The U.S. Navy is holding six suspected pirates after a sea battle off the Horn of Africa. It’s the third U.S. Navy encounter with pirates in the past 10 days in the violence-plagued waters off Somalia and nearby regions. At least 21 suspected pirates have been captured. The U.S. Navy says suspected pirates began shooting at the amphibious dock landing ship USS Ashland Saturday, The Ashland returned fire and the suspected pirate skiff was destroyed.

Earthquakes

A cluster of moderate earthquakes near the U.S.-Mexico border is continuing to rattle southern California one week after a magnitude 7.2 quake slammed the area. The U.S. Geological Survey says a magnitude 4.4 earthquake struck at 9:42 a.m. Sunday, about 11 miles west of downtown Calexico. At least 17 other quakes in the magnitude 3 range were also reported in the same area Sunday. No damage or injuries have been reported.

Wildfires

Wildfire activity was very heavy with 2,274 new fires started last week. Eighty-six new large fires (over 100 acres) were reported and firefighters have contained 75 of them. Currently, 18 large fires are burning in eight states, with the heaviest concentration in Tennessee, Kentucky, and Oklahoma.

Weather

Some of the same regions of the country that experienced unusually cold temperatures this past winter are now in the middle of one of the worst pollen seasons in several years. The problem has been particularly bad in the Southeast, where allergy sufferers are dealing with a constant yellow blanket of near-record pollen. In normal seasons, a pollen count of 120 is considered high. Last week in Atlanta, the pollen count hit 5,733, the second-highest level on record.

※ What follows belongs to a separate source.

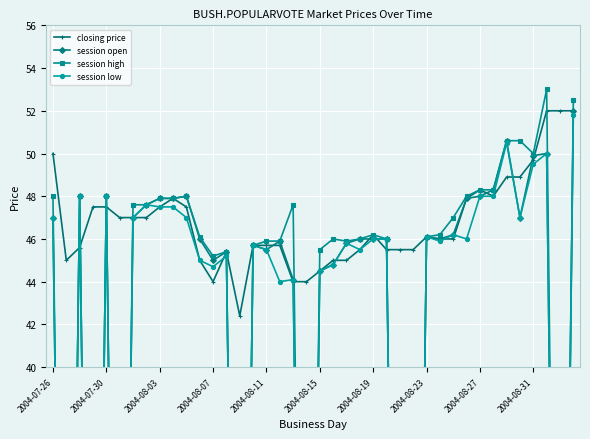

What is the average value of the session low series?

37.4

The National Weather Service has confirmed that several tornadoes touched down in South Carolina when severe thunderstorms crossed the state. No one was injured by the storms, but more than a dozen homes and five barns were damaged in Anderson County and part of a roof was blown off a mobile home and numerous trees were snapped off or uprooted in Oconee County. Vehicles, fences and trees also were damaged in the Beaufort County storm.

The death toll from landslides and floods in and around Rio de Janeiro this week reached 219 on Saturday as crews continued searching through the debris. Authorities believe many more are still buried in the mud, and the official tally of the dead is likely to keep going up. Although the rains have eased, the water-soaked terrain threatens further slides. Most of the victims were swept away in landslides that roared through slums built on steep, unstable hillsides.